The following story by David Baker appeared June 8 in the San Francisco Chronicle.
A ballot initiative that would have limited the ability of local governments to enter the electricity business was narrowly defeated in a loss for the measure’s main backer, Pacific Gas and Electric Co.
The utility company, California’s largest, sank more than $46 million into its campaign for Proposition 16, which would have forced cities and counties to win the approval of two-thirds of their voters before spending public money to start or join a public power agency.
PG&E has often beaten back efforts by some of the cities it serves – including its hometown of San Francisco – to break away and form their own utilities. Prop. 16 would have required each of those efforts to face a vote of the public, which hasn’t always been the case.
“Obviously, people want a right to vote on this issue,” said Robin Swanson, a spokeswoman for the Prop. 16 campaign. “Folks who have taken notice have decided they want a say in these decisions.”
Opponents argued that PG&E was simply trying to protect its monopoly. Requiring supermajority approval would doom most public power efforts, they said. They complained that PG&E, which supplied all of the initiative’s funding, was trying to buy an amendment to the state Constitution, perverting a ballot initiative process that was created to rein in the political power of corporations.
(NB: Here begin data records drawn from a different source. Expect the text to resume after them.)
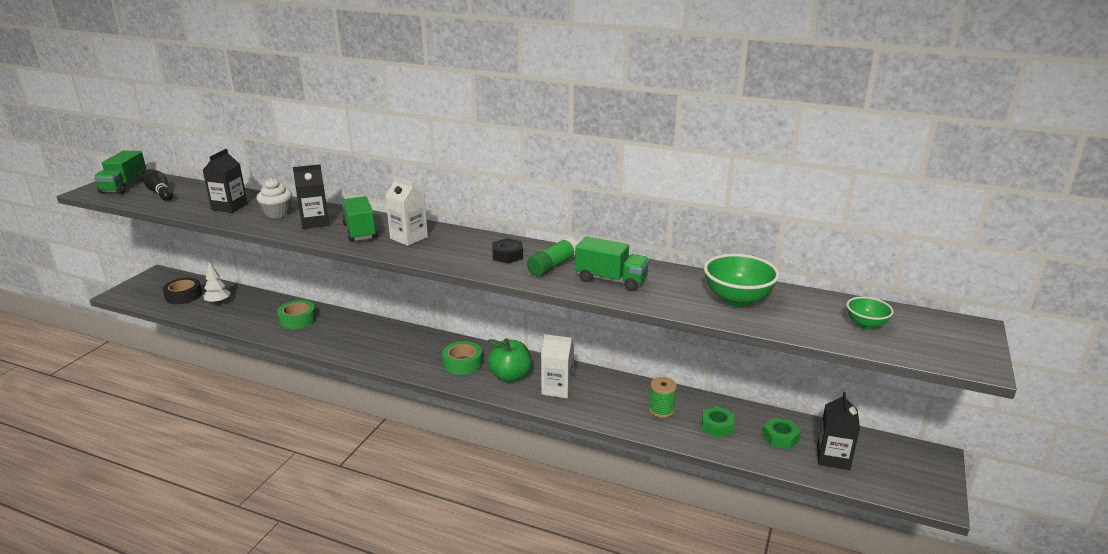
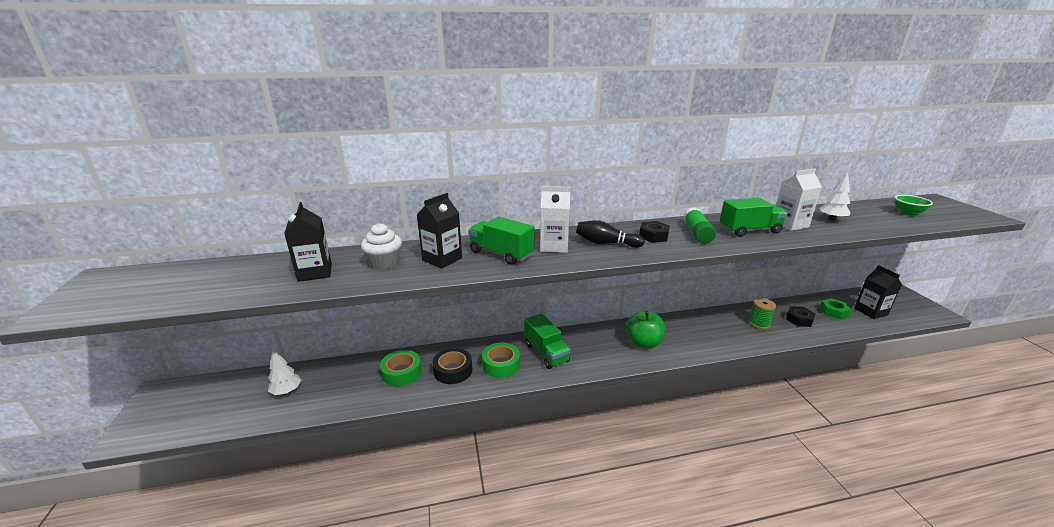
camera: 35 degrees left, 0 degrees up
(124, 186) = (112, 291): green truck -> green truck (546, 353)
(160, 192) = (186, 283): black bowling pin -> black bowling pin (606, 243)
(183, 295) = (230, 401): black tape -> black tape (453, 370)
(462, 363) = (596, 348): green tape -> green tape (501, 364)
(557, 389) = (685, 337): white carton -> white carton (790, 224)
(717, 426) = (799, 320): green nut -> black nut
(737, 299) = (831, 219): green bowl -> white tree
California has seen pitched battles over public power for decades.
In 1913, the federal government authorized San Francisco to flood the Hetch Hetchy Valley and create a municipal utility using electricity from hydroelectric dams. But city leaders decided to sell the electricity to other communities and keep the profits, an act that infuriates public power advocates to this day. They note that municipal utilities, such as those serving Sacramento and Palo Alto, typically have lower rates than investor-owned utilities such as PG&E.
This year, the battle has shifted to a new type of public power service called community choice aggregation.
Established by a 2002 state law, community choice allows counties or cities to buy electricity on behalf of their citizens, while traditional utilities continue to own the power lines and distribution equipment, supply natural gas and handle billing. The arrangement lets communities decide where their electricity comes from, and many advocates see it as a way of expanding the use of renewable power.
Cities and counties can create community choice aggregation systems without a vote of the public. Residents who want to continue buying their power from the traditional utility can opt out of the new system at no cost.
Marin County established California’s first community choice system in May, despite fierce opposition from PG&E. San Francisco officials have been assembling their own community choice program, putting in place as many pieces as possible before Tuesday’s primary election.
Prop. 16’s defeat would make San Francisco’s effort much easier to accomplish.
With PG&E willing to devote millions to the campaign, the fight over Prop. 16 turned into a lopsided contest. The opponents – a collection of consumer groups, environmental organizations and city councils – raised just $101,400.